Here is a quote from him about Manufacturing from 1964 that, with the possible exception of the choice of
examples, could have been found in the latest issue of the Harvard Business Review:

Thus, with automation, for example, the new patterns of human association tend to eliminate
jobs, it is true. That is the negative result. Positively, automation creates roles for people, which is
to say depth of involvement in their work and human association that our preceding mechanical
technology had destroyed. [] In terms of the ways in which the machine altered our relations to
one another and to ourselves, it mattered not in the least whether it turned out cornflakes or
Cadillacs. (Understanding Media, p. 9)

Whether about 1964 or 2017, I would still disagree. Food processing moves faster and at a higher level of
automation than car manufacturing, and human work and association are quite different in both worlds.
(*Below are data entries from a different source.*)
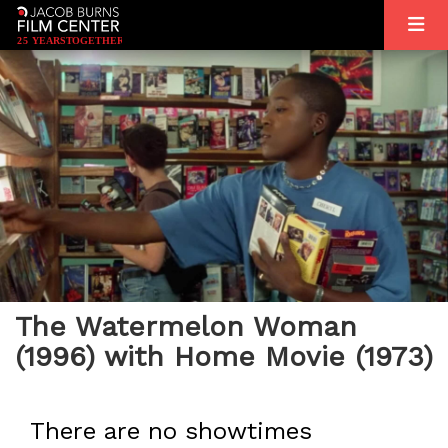
2
5
YEARS
T
OGETHER
The Watermelon Woman
(1996) with Home Movie (1973)
There are no showtimes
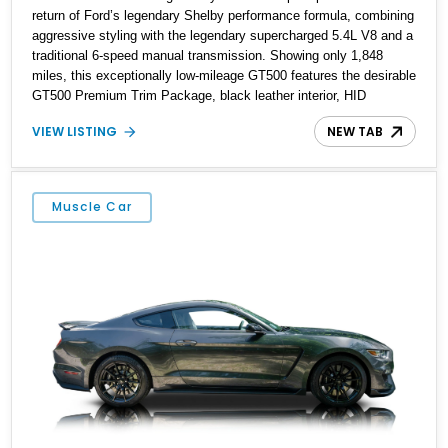
return of Ford’s legendary Shelby performance formula, combining
aggressive styling with the legendary supercharged 5.4L V8 and a
traditional 6-speed manual transmission. Showing only 1,848
miles, this exceptionally low-mileage GT500 features the desirable
GT500 Premium Trim Package, black leather interior, HID
headlights, and alloy tape stripe detailing. Enhanced with
VIEW LISTING
NEW TAB
aftermarket Velgen wheels and a cold air intake while retaining its
original factory wheels, this Shelby offers the ideal blend of
factory-built muscle car performance and tasteful personalization.
Muscle Car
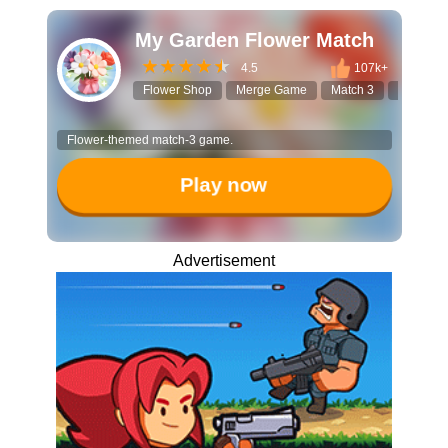
My Garden Flower Match
4.5
107k+
Flower Shop
Merge Game
Match 3
Flower D
Flower-themed match-3 game.
Play now
Advertisement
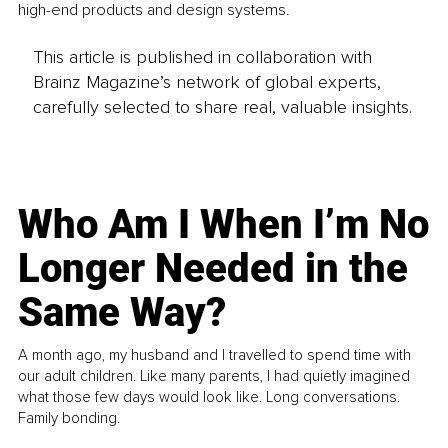
high-end products and design systems.
This article is published in collaboration with
Brainz Magazine’s network of global experts,
carefully selected to share real, valuable insights.
Who Am I When I’m No
Longer Needed in the
Same Way?
A month ago, my husband and I travelled to spend time with
our adult children. Like many parents, I had quietly imagined
what those few days would look like. Long conversations.
Family bonding.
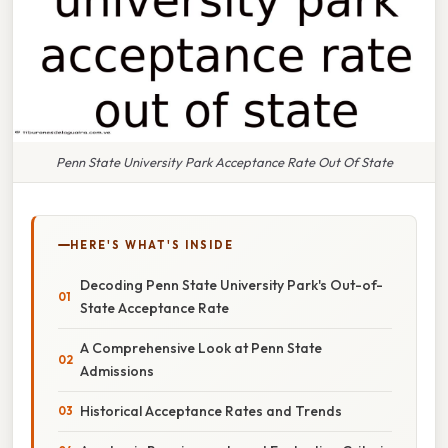
Penn State University Park Acceptance Rate Out Of State
HERE'S WHAT'S INSIDE
Decoding Penn State University Park's Out-of-
State Acceptance Rate
A Comprehensive Look at Penn State
Admissions
Historical Acceptance Rates and Trends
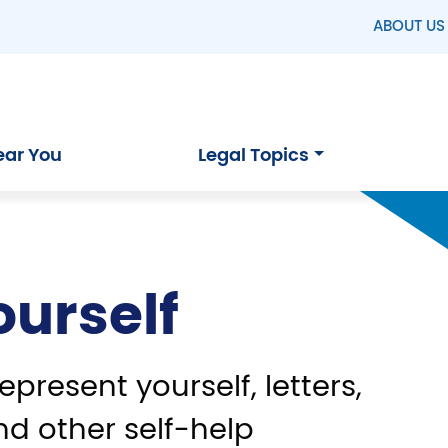
ABOUT US
ear You
Legal Topics
ourself
epresent yourself, letters,
nd other self-help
Following are a couples passages introducing the concept of the horseless carriage syndrome:

The principle that produced the names wireless and horseless carriage is another instance in
that long list that illustrates how every innovation must pass through a primary phase in which the
new effect is secured by the old method, amplified or modified by some new feature.
(Understanding Media, p. 323)

The word wireless, still used for radio in Britain, manifests the negative horseless-carriage
attitude toward a new form. Early wireless was regarded as a form of telegraph, and was not
seen even in relation to the telephone. David Sarnoff in 1916 sent a memo to the Director of the
American Marconi Company that employed him, advocating the idea of a music box in the home.
It was ignored. (Understanding Media, p. 336)

Horseless carriage
Not-so-horseless carriage

This theory resonates for me, because of examples I have

encountered in Manufacturing, such as the following:

1. Machine layouts. 100 years ago, power transmissions to

production machines through belts forced machines to be
lined up under an overhead shaft. The advent of
electrical power removed this constraint and made it
possible to lay out machines at crooked angles to one
another, as needed to facilitate the flow of materials. Yet
you still find shaftless layouts of machines lined up in
neat rows underneath imaginary power shafts.

Power looms at Boott Mills, Lowell, MA

Shaftless machine shop in 2016

2. Smart part numbers. As discussed in earlier posts,

smart part numbers are anything but in the age of
databases. They may have been helpful with cards and
file cabinets; now, they just make the information
encoded in them hard to access and reduce databases
to cabinetless files.
3. SPC. Statistical Process Control, as taught today, is still
based on 90-year old techniques tailored to the age of
mechanical calipers, paper spreadsheets and slide rules.
Implemented in software today, their primary use is to
demonstrate compliance with external mandates. In
mature processes, capable of holding tolerances ten
times tighter than required, these techniques are
unnecessary; in high-technology processes, they lack the
analytical power of more modern approaches. With 21st
century data science available, the quality profession
is stuck at paperless SPC.

The real issue with the horseless carriage syndrome is

that it prevents you from reaping the benefits of
innovation. A major cause is management forcing the
implementers of new technology or methods to justify
investments exclusively in terms of their effects on
existing practices, dismissing new capabilities t as
intangibles. The remedy is learning and experimentation
in an engineering sandbox, concurrently with continuous
improvement in existing operations. The former lets you
discover potential uses beyond current practices; the latter, where these uses can make a difference.